EXERCISE INPUT
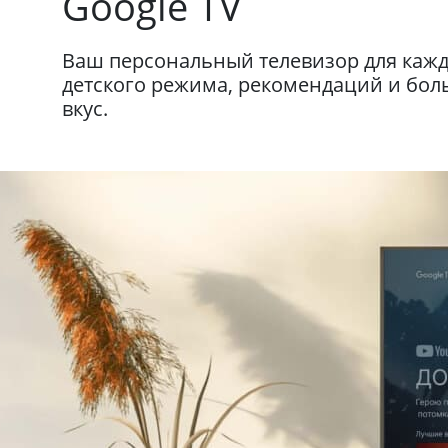
Google TV
Ваш персональный телевизор для кажд
детского режима, рекомендаций и бо
вкус.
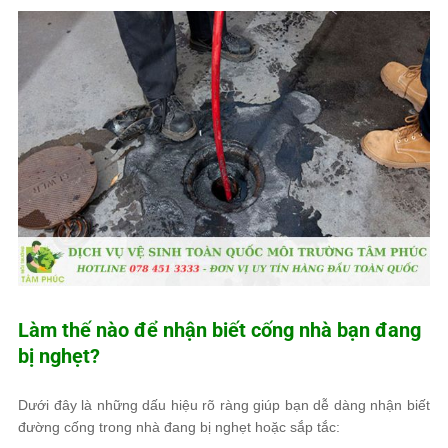
Làm thế nào để nhận biết cống nhà bạn đang
bị nghẹt?
Dưới đây là những dấu hiệu rõ ràng giúp bạn dễ dàng nhận biết
đường cống trong nhà đang bị nghẹt hoặc sắp tắc:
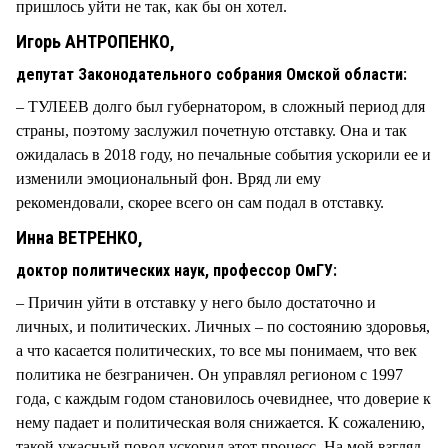
пришлось уйти не так, как бы он хотел.
Игорь АНТРОПЕНКО,
депутат Законодательного собрания Омской области:
– ТУЛЕЕВ долго был губернатором, в сложный период для
страны, поэтому заслужил почетную отставку. Она и так
ожидалась в 2018 году, но печальные события ускорили ее и
изменили эмоциональный фон. Вряд ли ему
рекомендовали, скорее всего он сам подал в отставку.
Инна ВЕТРЕНКО,
доктор политических наук, профессор ОмГУ:
– Причин уйти в отставку у него было достаточно и
личных, и политических. Личных – по состоянию здоровья,
а что касается политических, то все мы понимаем, что век
политика не безграничен. Он управлял регионом с 1997
года, с каждым годом становилось очевиднее, что доверие к
нему падает и политическая воля снижается. К сожалению,
такой ужасный повод ускорил этот процесс. На мой взгляд,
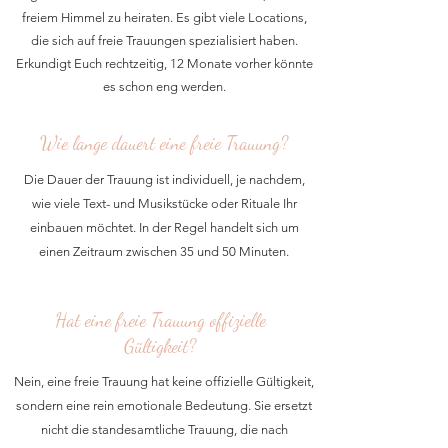
freiem Himmel zu heiraten. Es gibt viele Locations,
die sich auf freie Trauungen spezialisiert haben.
Erkundigt Euch rechtzeitig, 12 Monate vorher könnte
es schon eng werden.
Wie lange dauert eine freie Trauung?
Die Dauer der Trauung ist individuell, je nachdem,
wie viele Text- und Musikstücke oder Rituale Ihr
einbauen möchtet. In der Regel handelt sich um
einen Zeitraum zwischen 35 und 50 Minuten.
Hat eine freie Trauung offizielle
Gültigkeit?
Nein, eine freie Trauung hat keine offizielle Gültigkeit,
sondern eine rein emotionale Bedeutung. Sie ersetzt
nicht die standesamtliche Trauung, die nach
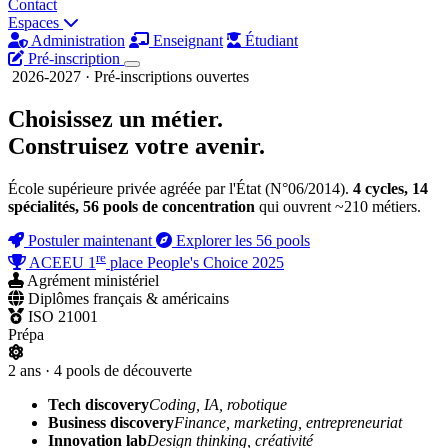
Contact
Espaces
Administration
Enseignant
Étudiant
Pré-inscription
2026-2027 · Pré-inscriptions ouvertes
Choisissez un métier.
Construisez
votre avenir.
École supérieure privée agréée par l'État (N°06/2014).
4 cycles, 14
spécialités, 56 pools de concentration
qui ouvrent ~210 métiers.
Postuler maintenant
Explorer les 56 pools
re
ACEEU 1
place People's Choice 2025
Agrément ministériel
Diplômes français & américains
ISO 21001
Prépa
2 ans · 4 pools de découverte
Tech discovery
Coding, IA, robotique
Business discovery
Finance, marketing, entrepreneuriat
Innovation lab
Design thinking, créativité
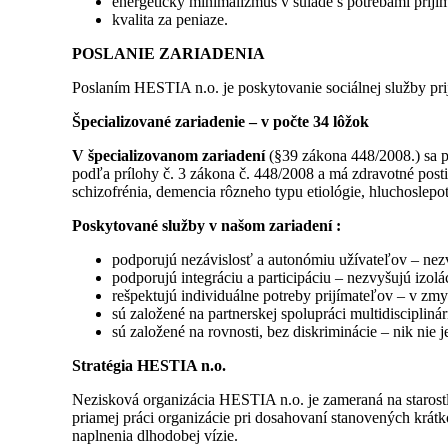
energetický minimalizmus v súlade s potrebami prijí
kvalita za peniaze.
POSLANIE ZARIADENIA
Poslaním HESTIA n.o. je poskytovanie sociálnej služby prij
Špecializované zariadenie – v počte 34 lôžok
V špecializovanom zariadení
(§39 zákona 448/2008.) sa po
podľa prílohy č. 3 zákona č. 448/2008 a má zdravotné post
schizofrénia, demencia rôzneho typu etiológie, hluchosle
Poskytované služby v našom zariadení :
podporujú nezávislosť a autonómiu užívateľov – nezvy
podporujú integráciu a participáciu – nezvyšujú izol
rešpektujú individuálne potreby prijímateľov – v zm
sú založené na partnerskej spolupráci multidisciplin
sú založené na rovnosti, bez diskriminácie – nik nie
Stratégia HESTIA n.o.
Nezisková organizácia HESTIA n.o. je zameraná na starostl
priamej práci organizácie pri dosahovaní stanovených krá
naplnenia dlhodobej vízie.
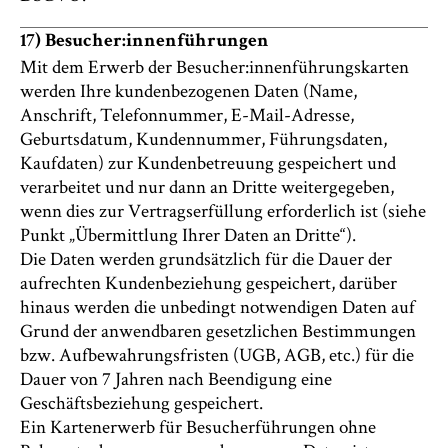
17) Besucher:innenführungen
Mit dem Erwerb der Besucher:innenführungskarten
werden Ihre kundenbezogenen Daten (Name,
Anschrift, Telefonnummer, E-Mail-Adresse,
Geburtsdatum, Kundennummer, Führungsdaten,
Kaufdaten) zur Kundenbetreuung gespeichert und
verarbeitet und nur dann an Dritte weitergegeben,
wenn dies zur Vertragserfüllung erforderlich ist (siehe
Punkt „Übermittlung Ihrer Daten an Dritte“).
Die Daten werden grundsätzlich für die Dauer der
aufrechten Kundenbeziehung gespeichert, darüber
hinaus werden die unbedingt notwendigen Daten auf
Grund der anwendbaren gesetzlichen Bestimmungen
bzw. Aufbewahrungsfristen (UGB, AGB, etc.) für die
Dauer von 7 Jahren nach Beendigung eine
Geschäftsbeziehung gespeichert.
Ein Kartenerwerb für Besucherführungen ohne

WORK INSTRUCTION
Rewrite the text of all the records above, replacing "Google TV" with "Android TV" everywhere and changing nothing else. Leave the pictures out.

WRITTEN SOLUTION
Android TV
Ваш персональный телевизор для кажд
детского режима, рекомендаций и бо
вкус.
Làm thế nào để nhận biết cống nhà bạn đang
bị nghẹt?
Dưới đây là những dấu hiệu rõ ràng giúp bạn dễ dàng nhận biết
đường cống trong nhà đang bị nghẹt hoặc sắp tắc:
пришлось уйти не так, как бы он хотел.
Игорь АНТРОПЕНКО,
депутат Законодательного собрания Омской области:
– ТУЛЕЕВ долго был губернатором, в сложный период для
страны, поэтому заслужил почетную отставку. Она и так
ожидалась в 2018 году, но печальные события ускорили ее и
изменили эмоциональный фон. Вряд ли ему
рекомендовали, скорее всего он сам подал в отставку.
Инна ВЕТРЕНКО,
доктор политических наук, профессор ОмГУ:
– Причин уйти в отставку у него было достаточно и
личных, и политических. Личных – по состоянию здоровья,
а что касается политических, то все мы понимаем, что век
политика не безграничен. Он управлял регионом с 1997
года, с каждым годом становилось очевиднее, что доверие к
нему падает и политическая воля снижается. К сожалению,
такой ужасный повод ускорил этот процесс. На мой взгляд,
freiem Himmel zu heiraten. Es gibt viele Locations,
die sich auf freie Trauungen spezialisiert haben.
Erkundigt Euch rechtzeitig, 12 Monate vorher könnte
es schon eng werden.
Wie lange dauert eine freie Trauung?
Die Dauer der Trauung ist individuell, je nachdem,
wie viele Text- und Musikstücke oder Rituale Ihr
einbauen möchtet. In der Regel handelt sich um
einen Zeitraum zwischen 35 und 50 Minuten.
Hat eine freie Trauung offizielle
Gültigkeit?
Nein, eine freie Trauung hat keine offizielle Gültigkeit,
sondern eine rein emotionale Bedeutung. Sie ersetzt
nicht die standesamtliche Trauung, die nach
Contact
Espaces
Administration
Enseignant
Étudiant
Pré-inscription
2026-2027 · Pré-inscriptions ouvertes
Choisissez un métier.
Construisez
votre avenir.
École supérieure privée agréée par l'État (N°06/2014).
4 cycles, 14
spécialités, 56 pools de concentration
qui ouvrent ~210 métiers.
Postuler maintenant
Explorer les 56 pools
re
ACEEU 1
place People's Choice 2025
Agrément ministériel
Diplômes français & américains
ISO 21001
Prépa
2 ans · 4 pools de découverte
Tech discovery
Coding, IA, robotique
Business discovery
Finance, marketing, entrepreneuriat
Innovation lab
Design thinking, créativité
energetický minimalizmus v súlade s potrebami prijí
kvalita za peniaze.
POSLANIE ZARIADENIA
Poslaním HESTIA n.o. je poskytovanie sociálnej služby prij
Špecializované zariadenie – v počte 34 lôžok
V špecializovanom zariadení
(§39 zákona 448/2008.) sa po
podľa prílohy č. 3 zákona č. 448/2008 a má zdravotné post
schizofrénia, demencia rôzneho typu etiológie, hluchosle
Poskytované služby v našom zariadení :
podporujú nezávislosť a autonómiu užívateľov – nezvy
podporujú integráciu a participáciu – nezvyšujú izol
rešpektujú individuálne potreby prijímateľov – v zm
sú založené na partnerskej spolupráci multidisciplin
sú založené na rovnosti, bez diskriminácie – nik nie
Stratégia HESTIA n.o.
Nezisková organizácia HESTIA n.o. je zameraná na starostl
priamej práci organizácie pri dosahovaní stanovených krá
naplnenia dlhodobej vízie.
17) Besucher:innenführungen
Mit dem Erwerb der Besucher:innenführungskarten
werden Ihre kundenbezogenen Daten (Name,
Anschrift, Telefonnummer, E-Mail-Adresse,
Geburtsdatum, Kundennummer, Führungsdaten,
Kaufdaten) zur Kundenbetreuung gespeichert und
verarbeitet und nur dann an Dritte weitergegeben,
wenn dies zur Vertragserfüllung erforderlich ist (siehe
Punkt „Übermittlung Ihrer Daten an Dritte“).
Die Daten werden grundsätzlich für die Dauer der
aufrechten Kundenbeziehung gespeichert, darüber
hinaus werden die unbedingt notwendigen Daten auf
Grund der anwendbaren gesetzlichen Bestimmungen
bzw. Aufbewahrungsfristen (UGB, AGB, etc.) für die
Dauer von 7 Jahren nach Beendigung eine
Geschäftsbeziehung gespeichert.
Ein Kartenerwerb für Besucherführungen ohne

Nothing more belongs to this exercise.